Failure to Substantiate and Address Resident Sexual Abuse Allegations
Penalty
Summary
The deficiency involves the facility’s failure to appropriately use investigation results and residents’ reports to determine and substantiate sexual abuse allegations involving one male resident and two female residents. In the first incident, a cognitively intact resident reported that she awoke in her bed to find a male resident in her room, uninvited, naked from the waist down and pulling on her leg, and stated she thought he was going to try to rape her. Staff responding to her yelling found the male resident in her room wearing only a t‑shirt, with no brief or pants, and the resident told staff to remove him from her room. During examination by an NP, she again reported that a man came into her room and pulled her down in bed. Despite these observations and statements, the facility’s Five‑Day Follow‑Up report concluded that allegations of sexual abuse were not substantiated, and the facility’s position, as verified by the Administrator, was that no physical harm was done, which was the basis for not substantiating sexual abuse. The facility did not adequately evaluate whether this resident felt safe or address her expressed anxiety about the incident. In the second incident, another cognitively intact resident with a BIMS score of 14 and a physician determination of capacity reported sexual abuse by the same male resident. A CNA witnessed the male resident’s hands under this resident’s blanket, rubbing close to her private parts, and when staff intervened and asked if he had touched her private area, she stated yes. During the facility’s investigation, the resident told the Social Worker and Administrator that the male resident rubbed her private area and that she believed the contact was intentional, and she also told her attending physician that he had touched her private area. When later seen by a psychologist, she voiced no recollection of the event. The facility’s Five‑Day Follow‑Up report stated that sexual abuse could not be substantiated due to inconsistency in statements, and the Administrator confirmed that the male resident had touched her but asserted it was accidental while rubbing her leg under the blanket. The facility failed to recognize and address this resident’s expression of anxiety about the unwanted touching and did not adequately evaluate whether she felt safe, leaving her and other residents vulnerable during and after the investigative process.

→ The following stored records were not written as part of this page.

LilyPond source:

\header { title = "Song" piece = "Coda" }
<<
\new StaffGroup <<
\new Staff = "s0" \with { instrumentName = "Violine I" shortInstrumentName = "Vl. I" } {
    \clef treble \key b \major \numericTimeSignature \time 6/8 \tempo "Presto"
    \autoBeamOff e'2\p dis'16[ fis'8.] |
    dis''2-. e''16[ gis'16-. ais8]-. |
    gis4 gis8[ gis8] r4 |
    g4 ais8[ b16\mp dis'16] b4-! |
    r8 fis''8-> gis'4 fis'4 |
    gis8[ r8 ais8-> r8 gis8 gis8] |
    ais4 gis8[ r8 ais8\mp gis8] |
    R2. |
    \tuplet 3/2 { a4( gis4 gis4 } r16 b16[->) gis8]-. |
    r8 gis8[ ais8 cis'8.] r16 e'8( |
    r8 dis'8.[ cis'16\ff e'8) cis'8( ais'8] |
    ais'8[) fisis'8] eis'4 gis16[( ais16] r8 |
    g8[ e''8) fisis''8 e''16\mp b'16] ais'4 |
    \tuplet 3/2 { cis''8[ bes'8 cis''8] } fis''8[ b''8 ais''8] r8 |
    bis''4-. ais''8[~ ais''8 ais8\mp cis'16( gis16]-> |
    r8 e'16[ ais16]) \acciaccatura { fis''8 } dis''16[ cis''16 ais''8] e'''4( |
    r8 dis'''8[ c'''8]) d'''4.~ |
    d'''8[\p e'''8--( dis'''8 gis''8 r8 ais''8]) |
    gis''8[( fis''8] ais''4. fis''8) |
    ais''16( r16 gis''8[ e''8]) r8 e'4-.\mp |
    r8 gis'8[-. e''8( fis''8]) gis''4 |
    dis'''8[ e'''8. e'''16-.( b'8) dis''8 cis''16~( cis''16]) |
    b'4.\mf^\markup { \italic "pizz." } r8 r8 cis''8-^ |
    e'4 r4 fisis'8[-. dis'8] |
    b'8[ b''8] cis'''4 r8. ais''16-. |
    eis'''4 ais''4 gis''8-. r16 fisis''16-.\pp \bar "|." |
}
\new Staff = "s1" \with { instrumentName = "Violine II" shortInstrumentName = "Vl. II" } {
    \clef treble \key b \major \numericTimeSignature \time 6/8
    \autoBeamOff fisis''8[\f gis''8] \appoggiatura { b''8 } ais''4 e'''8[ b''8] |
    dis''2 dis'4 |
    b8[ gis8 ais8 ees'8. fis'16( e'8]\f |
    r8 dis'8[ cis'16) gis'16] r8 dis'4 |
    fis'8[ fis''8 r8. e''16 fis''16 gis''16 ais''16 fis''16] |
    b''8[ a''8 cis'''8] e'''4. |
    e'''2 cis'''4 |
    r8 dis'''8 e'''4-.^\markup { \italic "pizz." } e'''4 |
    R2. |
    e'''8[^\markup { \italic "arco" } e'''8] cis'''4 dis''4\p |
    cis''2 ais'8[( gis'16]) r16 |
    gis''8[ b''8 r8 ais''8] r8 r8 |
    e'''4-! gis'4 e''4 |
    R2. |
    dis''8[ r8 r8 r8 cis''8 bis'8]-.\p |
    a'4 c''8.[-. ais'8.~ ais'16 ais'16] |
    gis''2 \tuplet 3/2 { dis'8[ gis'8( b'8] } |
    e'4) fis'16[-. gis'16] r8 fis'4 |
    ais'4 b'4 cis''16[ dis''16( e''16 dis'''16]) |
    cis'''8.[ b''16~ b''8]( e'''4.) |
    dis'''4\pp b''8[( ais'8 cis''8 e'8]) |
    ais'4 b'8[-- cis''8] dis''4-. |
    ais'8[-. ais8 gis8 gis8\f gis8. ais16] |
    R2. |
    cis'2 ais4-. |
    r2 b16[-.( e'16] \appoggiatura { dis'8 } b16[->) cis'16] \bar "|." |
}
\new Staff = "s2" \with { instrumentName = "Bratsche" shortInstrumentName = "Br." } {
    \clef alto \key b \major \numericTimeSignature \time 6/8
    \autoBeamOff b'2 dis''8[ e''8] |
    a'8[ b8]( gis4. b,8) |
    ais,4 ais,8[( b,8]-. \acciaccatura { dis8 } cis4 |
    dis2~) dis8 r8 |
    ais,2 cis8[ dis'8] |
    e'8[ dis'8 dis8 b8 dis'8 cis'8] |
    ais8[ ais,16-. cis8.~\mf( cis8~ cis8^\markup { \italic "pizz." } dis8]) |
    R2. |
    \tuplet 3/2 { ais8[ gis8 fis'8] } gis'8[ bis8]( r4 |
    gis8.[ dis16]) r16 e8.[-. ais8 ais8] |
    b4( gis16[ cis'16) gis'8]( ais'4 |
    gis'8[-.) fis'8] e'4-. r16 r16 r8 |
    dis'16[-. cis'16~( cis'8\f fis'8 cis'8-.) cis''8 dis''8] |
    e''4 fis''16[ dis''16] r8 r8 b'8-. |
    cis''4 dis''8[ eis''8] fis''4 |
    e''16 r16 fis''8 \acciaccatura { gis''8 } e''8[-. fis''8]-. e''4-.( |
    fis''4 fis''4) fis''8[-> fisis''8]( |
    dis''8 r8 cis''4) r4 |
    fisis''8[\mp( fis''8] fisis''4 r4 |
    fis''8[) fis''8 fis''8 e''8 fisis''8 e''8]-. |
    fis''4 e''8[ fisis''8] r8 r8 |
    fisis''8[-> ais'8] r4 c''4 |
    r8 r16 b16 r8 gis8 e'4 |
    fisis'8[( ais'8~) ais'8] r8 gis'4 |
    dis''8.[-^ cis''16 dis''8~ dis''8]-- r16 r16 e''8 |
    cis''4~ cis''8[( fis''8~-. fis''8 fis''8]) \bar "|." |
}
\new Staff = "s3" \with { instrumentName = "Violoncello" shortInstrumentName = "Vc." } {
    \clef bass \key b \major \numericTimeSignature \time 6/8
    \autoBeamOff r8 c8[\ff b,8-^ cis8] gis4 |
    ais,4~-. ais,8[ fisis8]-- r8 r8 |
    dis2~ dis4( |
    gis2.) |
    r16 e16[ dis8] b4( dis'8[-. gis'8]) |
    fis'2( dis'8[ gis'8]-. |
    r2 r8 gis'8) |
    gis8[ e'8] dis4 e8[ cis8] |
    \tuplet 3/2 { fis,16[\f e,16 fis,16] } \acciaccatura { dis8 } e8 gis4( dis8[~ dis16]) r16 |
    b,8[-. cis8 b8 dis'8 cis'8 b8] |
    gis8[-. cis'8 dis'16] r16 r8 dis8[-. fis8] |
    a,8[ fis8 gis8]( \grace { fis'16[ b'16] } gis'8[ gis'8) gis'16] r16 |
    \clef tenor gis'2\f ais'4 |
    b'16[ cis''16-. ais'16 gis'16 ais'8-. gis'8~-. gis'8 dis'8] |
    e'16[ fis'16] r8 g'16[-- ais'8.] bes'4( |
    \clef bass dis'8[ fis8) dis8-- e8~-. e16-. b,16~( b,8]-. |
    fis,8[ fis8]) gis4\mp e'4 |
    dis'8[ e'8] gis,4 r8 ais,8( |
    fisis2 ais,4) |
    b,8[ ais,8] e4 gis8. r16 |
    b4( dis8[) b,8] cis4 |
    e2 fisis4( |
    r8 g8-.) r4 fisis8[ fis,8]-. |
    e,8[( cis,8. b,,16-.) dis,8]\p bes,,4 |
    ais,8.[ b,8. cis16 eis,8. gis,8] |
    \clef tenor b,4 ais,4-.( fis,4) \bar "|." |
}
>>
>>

Failure to Monitor and Record Food Temperatures for Always-Available Menu Items
Penalty
Summary
The facility failed to ensure that food and drink were palatable, attractive, and maintained at a safe and appetizing temperature, as evidenced by food tray temperatures, resident interviews, and staff interviews involving four identified residents (#47, #33, #42, and #9) out of a census of 60. On 4/28/26 at 12:00 PM, it was observed that kitchen staff were not taking and recording temperatures for items on the always-available menu prior to the start of the lunch meal service. Specifically, beef patties, hotdogs, and brown gravy did not have recorded temperatures before meal service began. The Director of Dining Services acknowledged that temperatures for always-available menu items were not being taken or recorded. No additional medical history or specific clinical conditions of the involved residents were provided in the report.